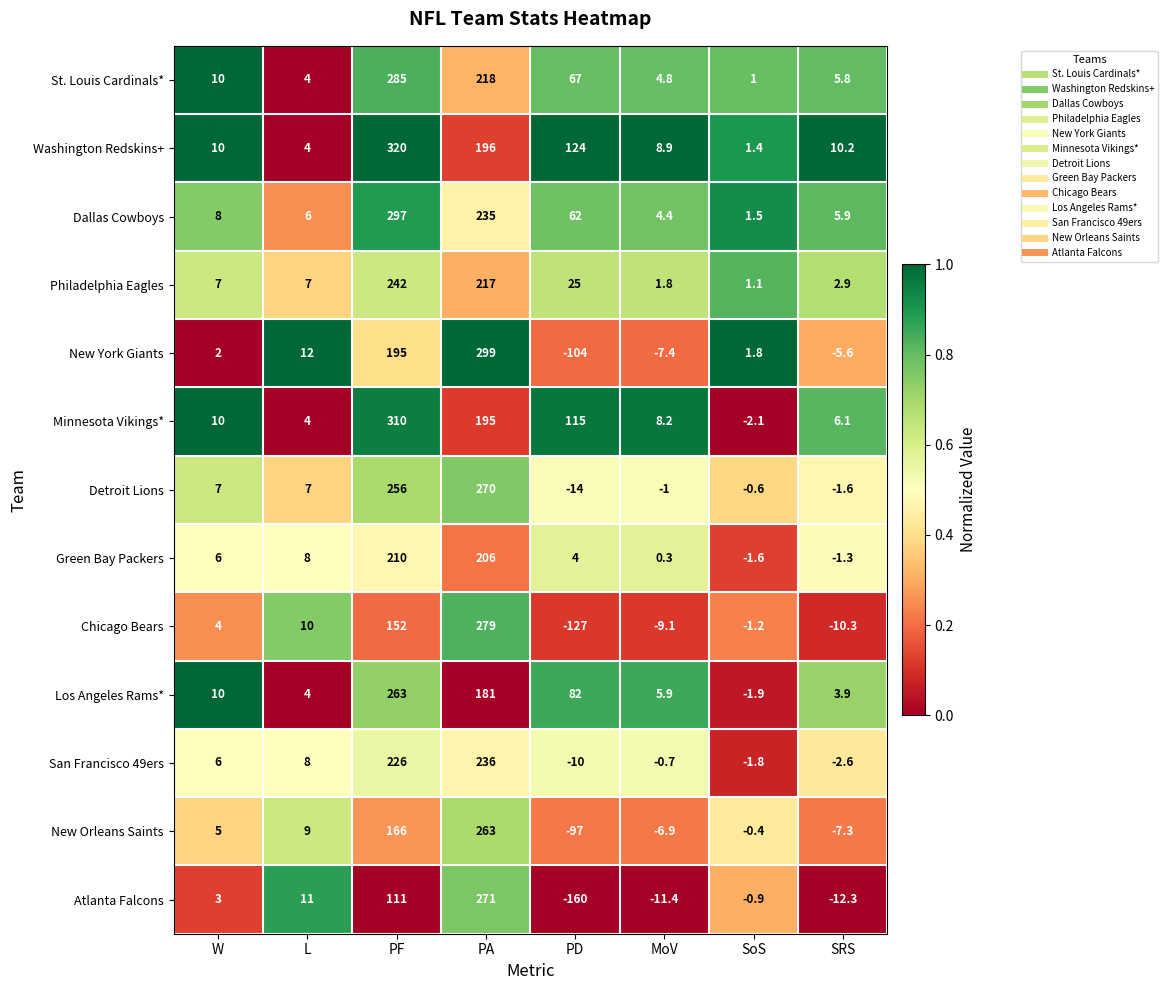

What is the maximum value shown in the chart?

320.0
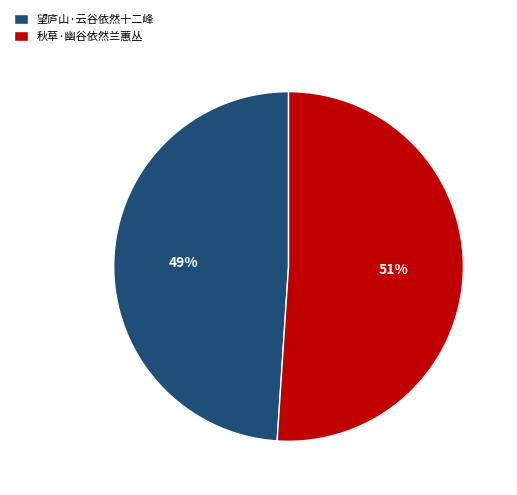

Which category has the biggest portion of the pie?

秋草·幽谷依然兰蕙丛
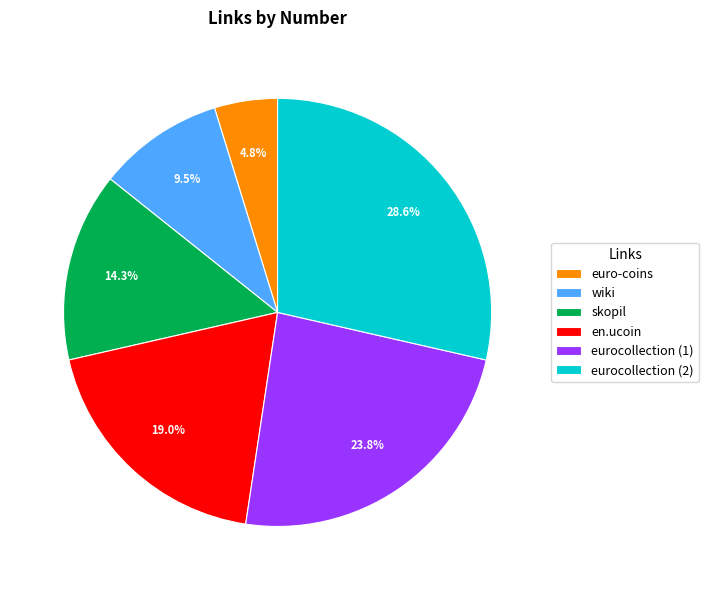

Is the sum of euro-coins and en.ucoin greater than half?

No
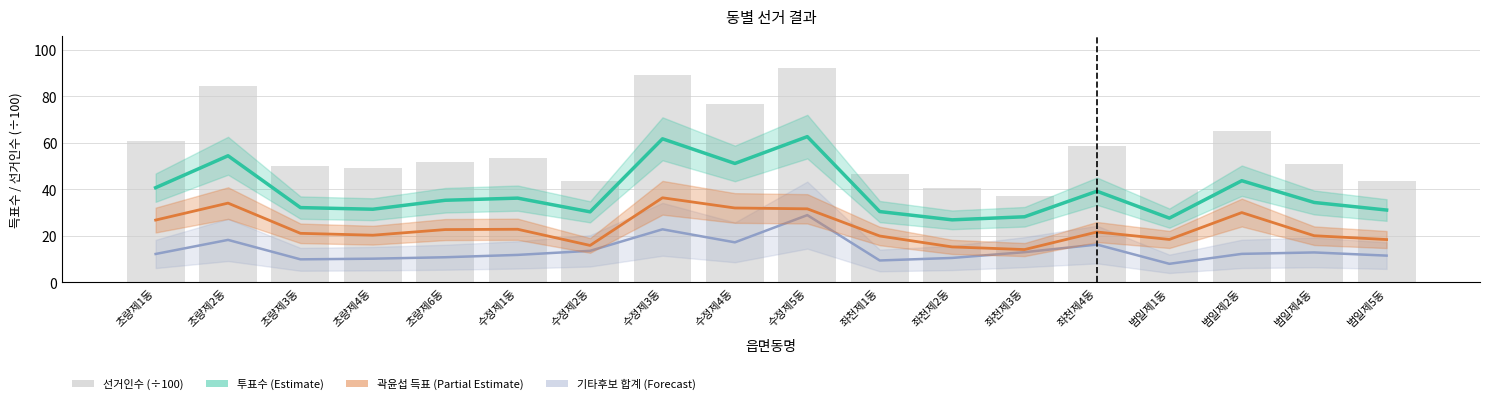

Rank the series by their maximum value, from lowest to highest.

기타후보 합계 (Forecast), 곽윤섭 득표 (Partial Estimate), 투표수 (Estimate), 선거인수 (÷100)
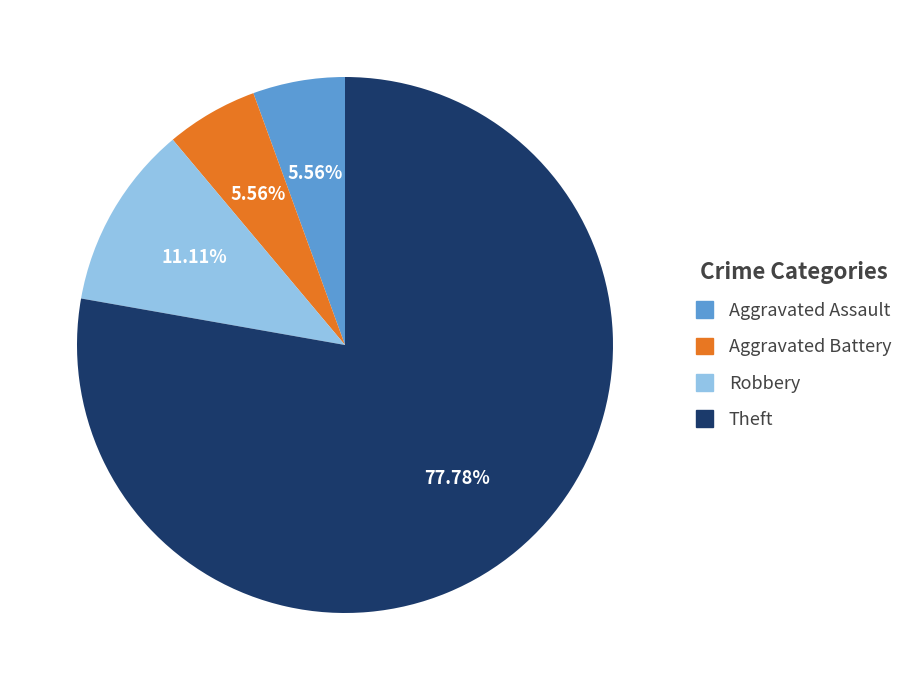

Which category has the biggest portion of the pie?

Theft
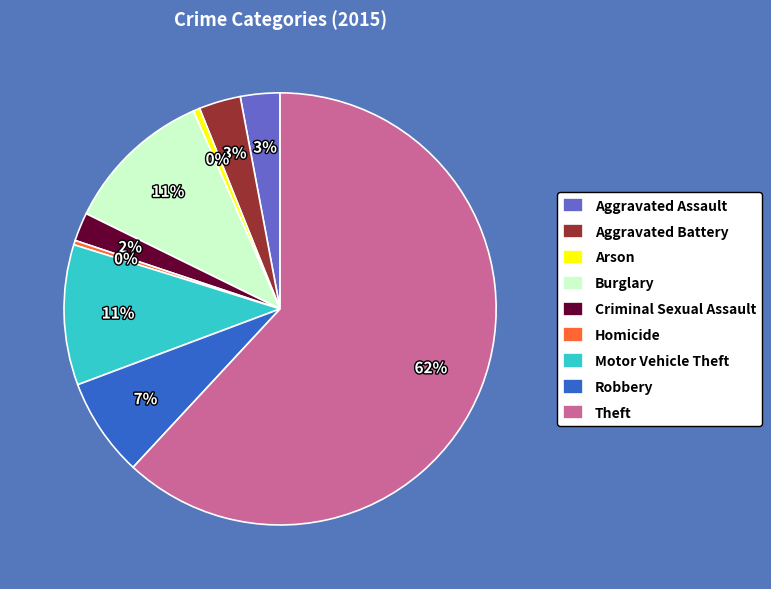

Which category has the biggest portion of the pie?

Theft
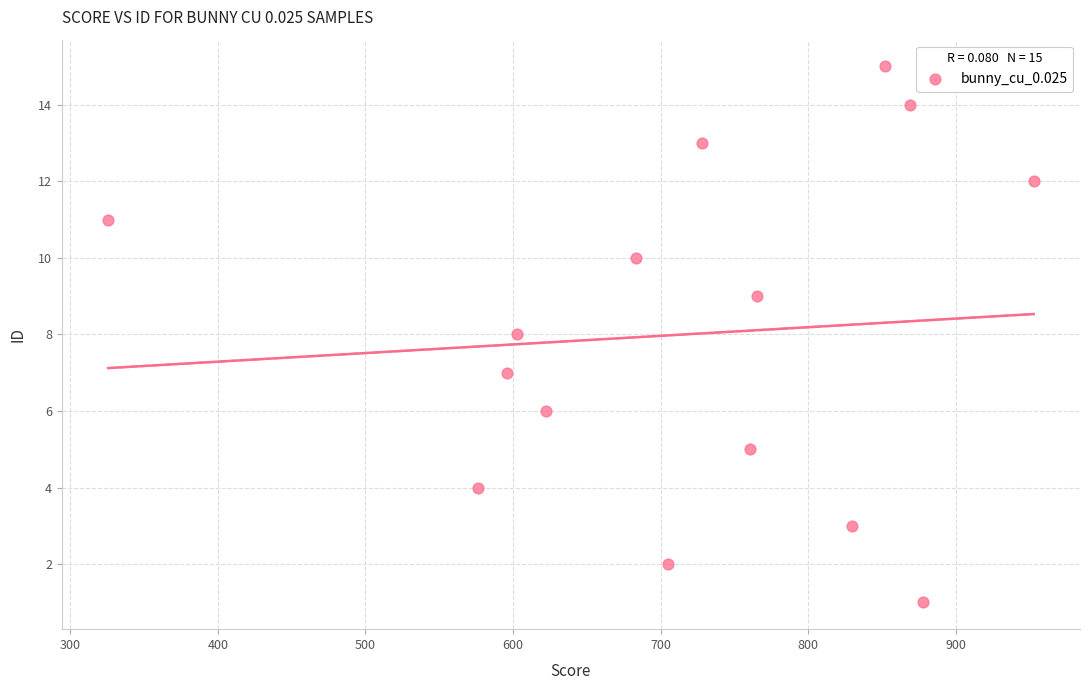

What is the range of Y values (max minus min)?

14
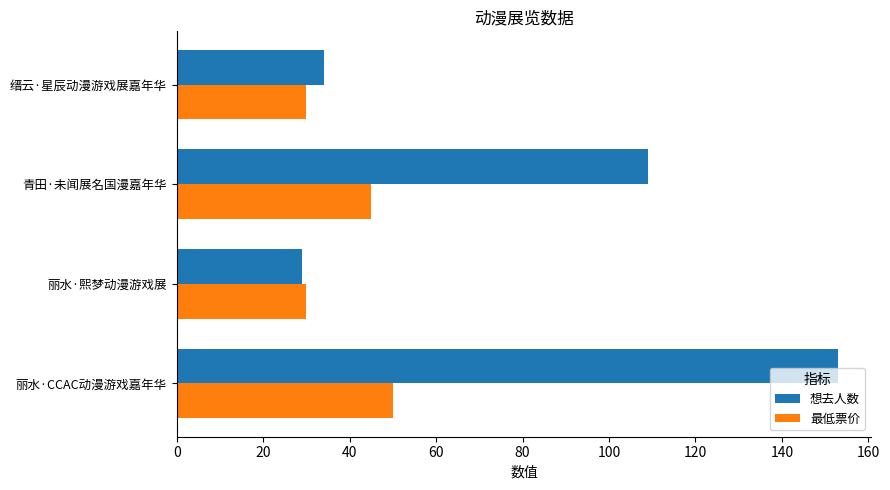

Which series has the largest total across all categories?

想去人数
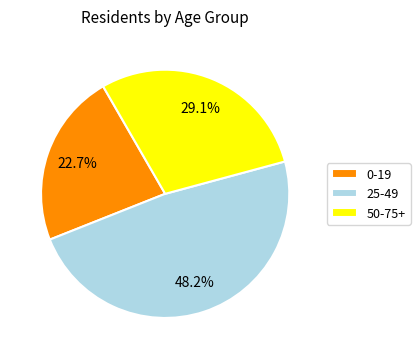

Combined, what portion of the pie is 25-49 and 0-19?

70.9%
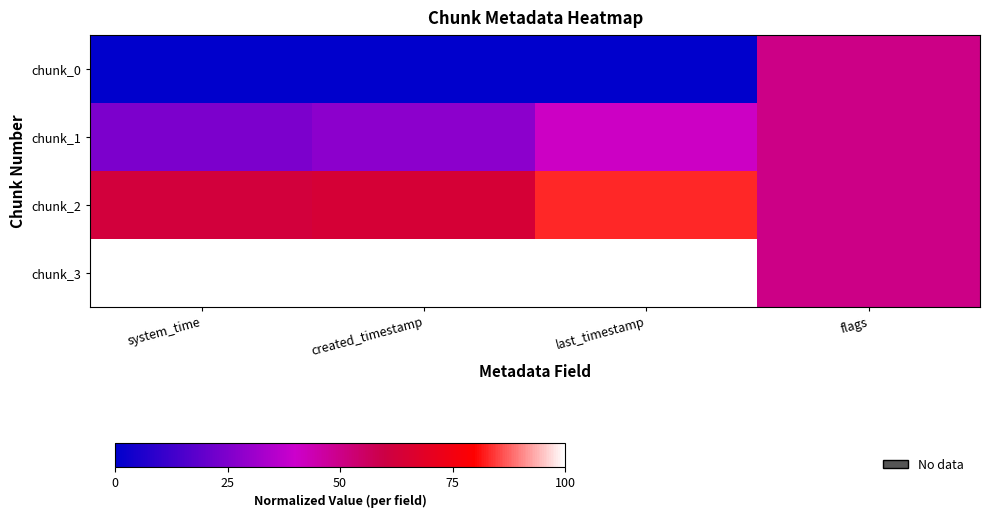

How many data points does each series have?

4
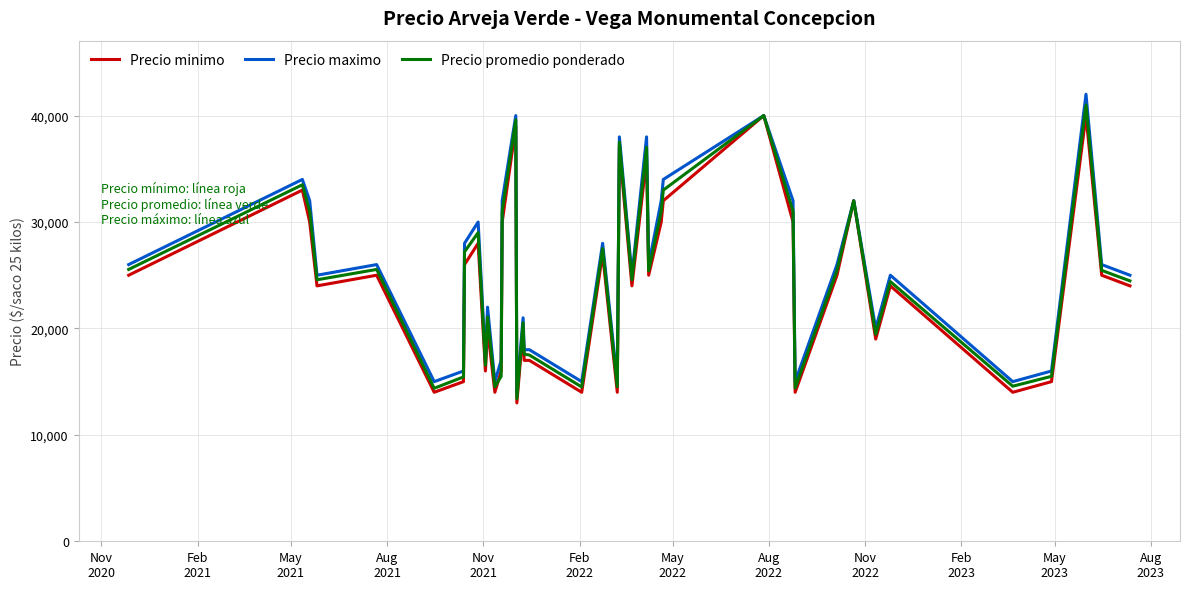

What is the greatest value displayed?

42000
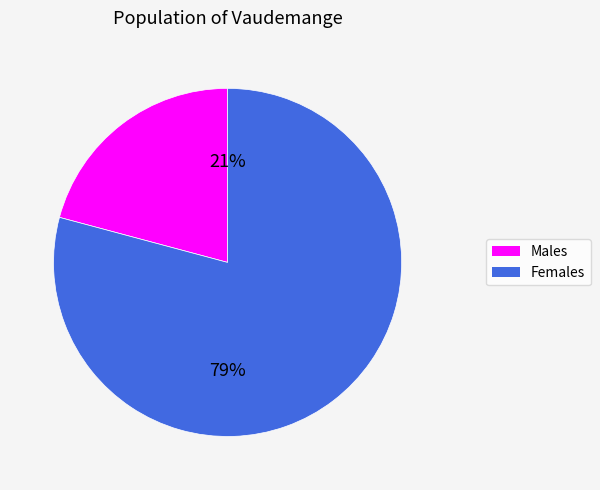

To the nearest percent, what is the difference between the largest and smallest slice percentages?

58%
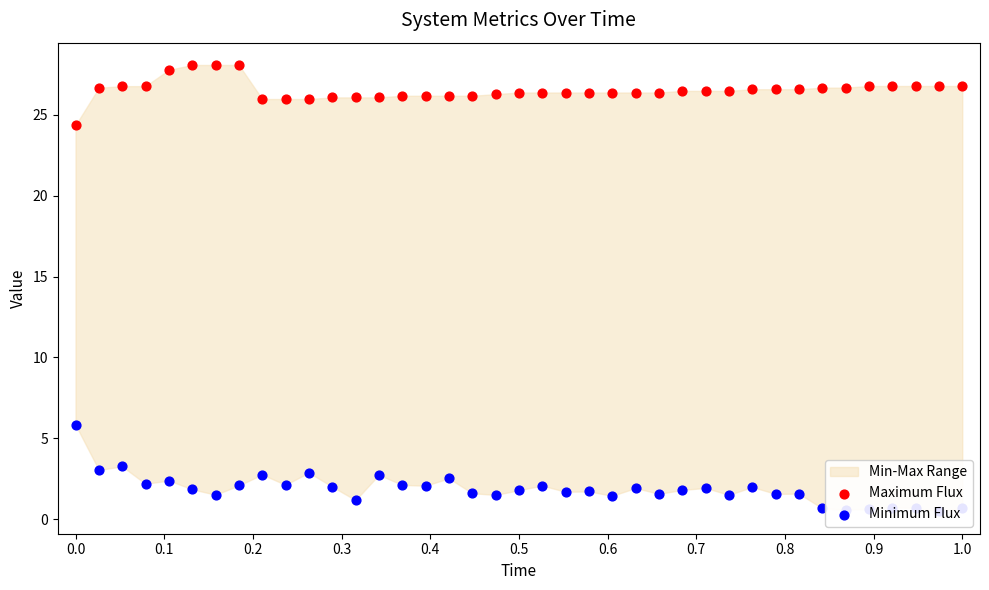

Is the value of Maximum Flux at 17 greater than the value of Minimum Flux at 24?

Yes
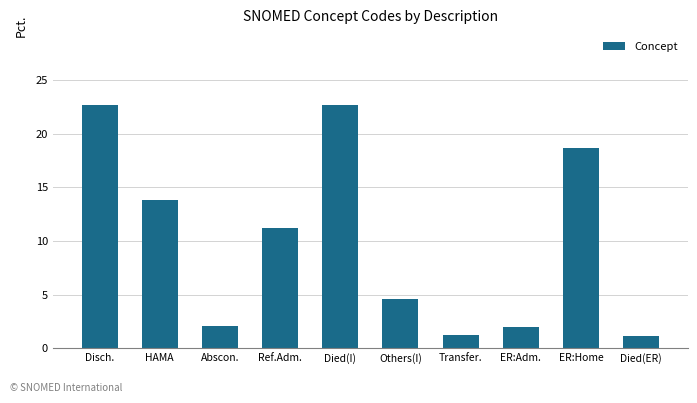

What is the difference between the maximum and minimum values?

21.5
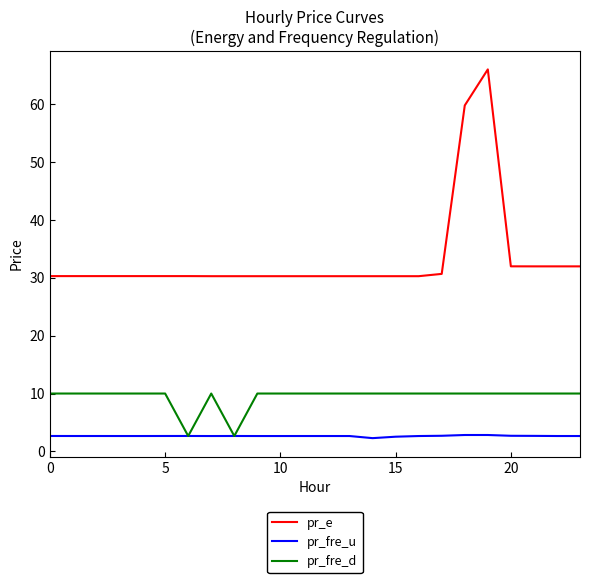

What is the difference between the second highest and minimum values in the pr_e series?

29.5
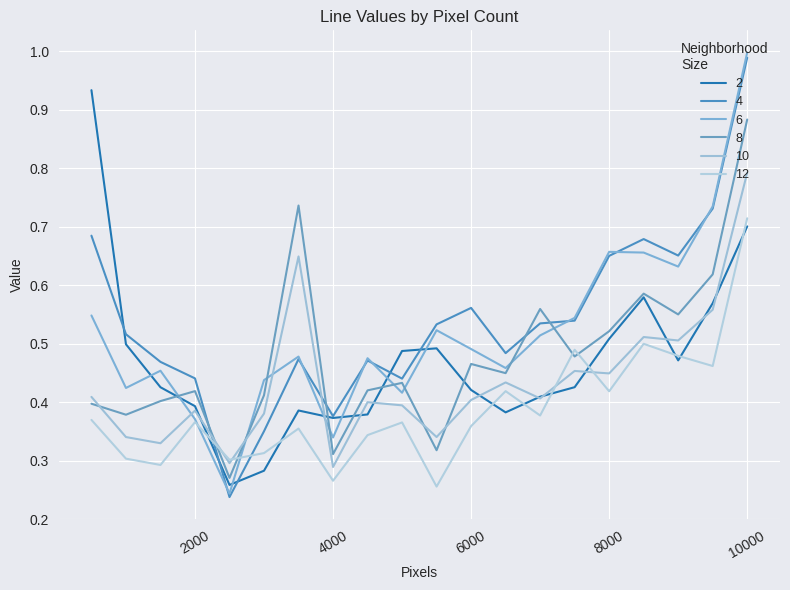

How many interior local valleys does the 10 series have?

7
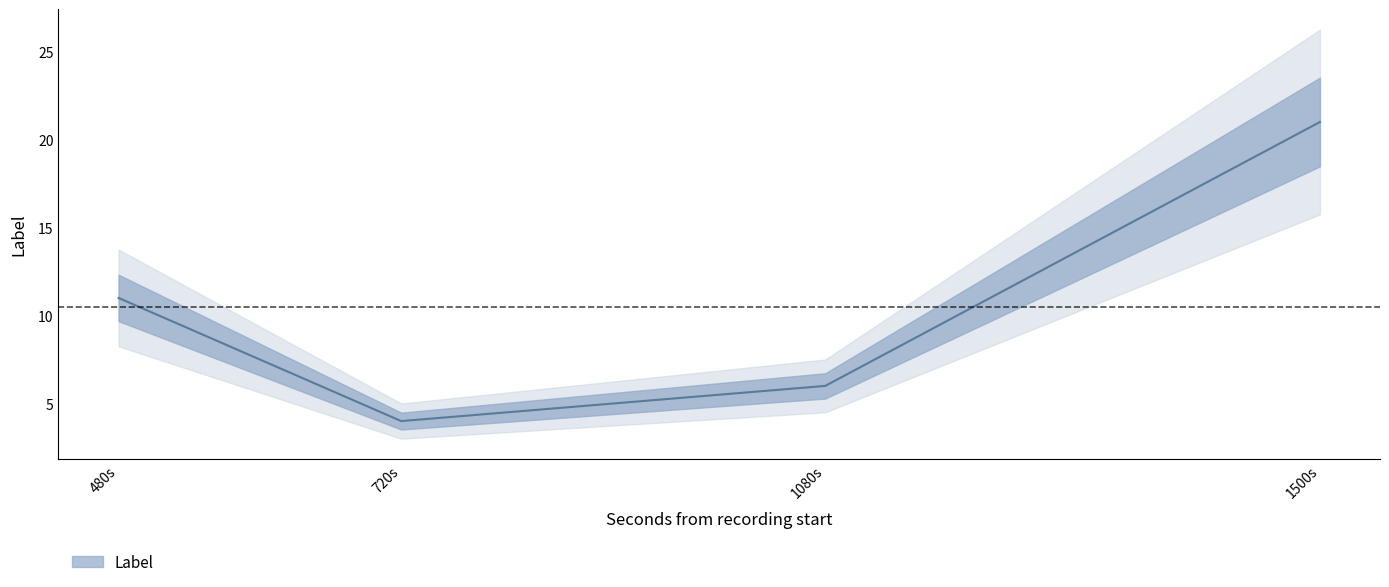

Is this an area chart (filled region under the line)?

No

▶ [Try it]: Copy out the items from the line containing "Is the sum of" through the end of the items, both ends included, omitting the pictures.

▶ [Solved problem]:
Is the sum of euro-coins and en.ucoin greater than half?

No

Rank the series by their maximum value, from lowest to highest.

기타후보 합계 (Forecast), 곽윤섭 득표 (Partial Estimate), 투표수 (Estimate), 선거인수 (÷100)

Which category has the biggest portion of the pie?

Theft

Which category has the biggest portion of the pie?

Theft

What is the range of Y values (max minus min)?

14

Which series has the largest total across all categories?

想去人数

Combined, what portion of the pie is 25-49 and 0-19?

70.9%

How many data points does each series have?

4

What is the greatest value displayed?

42000

To the nearest percent, what is the difference between the largest and smallest slice percentages?

58%

Is the value of Maximum Flux at 17 greater than the value of Minimum Flux at 24?

Yes

What is the difference between the maximum and minimum values?

21.5

What is the difference between the second highest and minimum values in the pr_e series?

29.5

How many interior local valleys does the 10 series have?

7

Is this an area chart (filled region under the line)?

No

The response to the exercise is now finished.